- GIVEN DATA
● ● ● ●

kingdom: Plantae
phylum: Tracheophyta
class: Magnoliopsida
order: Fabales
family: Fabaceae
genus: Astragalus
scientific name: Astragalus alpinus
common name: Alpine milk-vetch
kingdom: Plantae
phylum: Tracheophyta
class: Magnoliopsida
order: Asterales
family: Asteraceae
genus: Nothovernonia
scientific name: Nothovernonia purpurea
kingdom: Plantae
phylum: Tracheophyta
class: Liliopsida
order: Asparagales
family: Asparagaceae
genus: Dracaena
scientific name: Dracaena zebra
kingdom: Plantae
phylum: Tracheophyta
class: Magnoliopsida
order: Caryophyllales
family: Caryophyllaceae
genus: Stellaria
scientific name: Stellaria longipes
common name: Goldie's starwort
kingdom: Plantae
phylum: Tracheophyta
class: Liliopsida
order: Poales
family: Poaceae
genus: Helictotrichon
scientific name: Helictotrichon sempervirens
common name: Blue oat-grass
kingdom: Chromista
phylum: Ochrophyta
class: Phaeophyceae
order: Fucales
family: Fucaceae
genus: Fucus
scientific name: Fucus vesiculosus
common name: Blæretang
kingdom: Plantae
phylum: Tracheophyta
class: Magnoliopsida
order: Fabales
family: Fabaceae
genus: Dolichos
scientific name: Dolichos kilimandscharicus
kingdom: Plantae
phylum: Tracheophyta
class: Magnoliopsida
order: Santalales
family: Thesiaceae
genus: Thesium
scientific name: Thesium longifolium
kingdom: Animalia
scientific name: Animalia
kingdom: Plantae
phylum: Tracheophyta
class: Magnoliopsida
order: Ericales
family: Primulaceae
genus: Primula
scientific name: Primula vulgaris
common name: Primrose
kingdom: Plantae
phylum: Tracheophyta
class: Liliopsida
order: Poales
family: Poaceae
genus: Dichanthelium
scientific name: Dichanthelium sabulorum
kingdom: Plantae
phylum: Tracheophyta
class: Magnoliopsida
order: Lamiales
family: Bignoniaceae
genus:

● ● ● ●

- WHAT TO WORK ON
Can you copy the data above word for word, starting at the line that contains "scientific name: Dracaena zebra" and ending at the line that contains "genus: Dichanthelium", with both of those lines included?

- EXERCISE RESULT
scientific name: Dracaena zebra
kingdom: Plantae
phylum: Tracheophyta
class: Magnoliopsida
order: Caryophyllales
family: Caryophyllaceae
genus: Stellaria
scientific name: Stellaria longipes
common name: Goldie's starwort
kingdom: Plantae
phylum: Tracheophyta
class: Liliopsida
order: Poales
family: Poaceae
genus: Helictotrichon
scientific name: Helictotrichon sempervirens
common name: Blue oat-grass
kingdom: Chromista
phylum: Ochrophyta
class: Phaeophyceae
order: Fucales
family: Fucaceae
genus: Fucus
scientific name: Fucus vesiculosus
common name: Blæretang
kingdom: Plantae
phylum: Tracheophyta
class: Magnoliopsida
order: Fabales
family: Fabaceae
genus: Dolichos
scientific name: Dolichos kilimandscharicus
kingdom: Plantae
phylum: Tracheophyta
class: Magnoliopsida
order: Santalales
family: Thesiaceae
genus: Thesium
scientific name: Thesium longifolium
kingdom: Animalia
scientific name: Animalia
kingdom: Plantae
phylum: Tracheophyta
class: Magnoliopsida
order: Ericales
family: Primulaceae
genus: Primula
scientific name: Primula vulgaris
common name: Primrose
kingdom: Plantae
phylum: Tracheophyta
class: Liliopsida
order: Poales
family: Poaceae
genus: Dichanthelium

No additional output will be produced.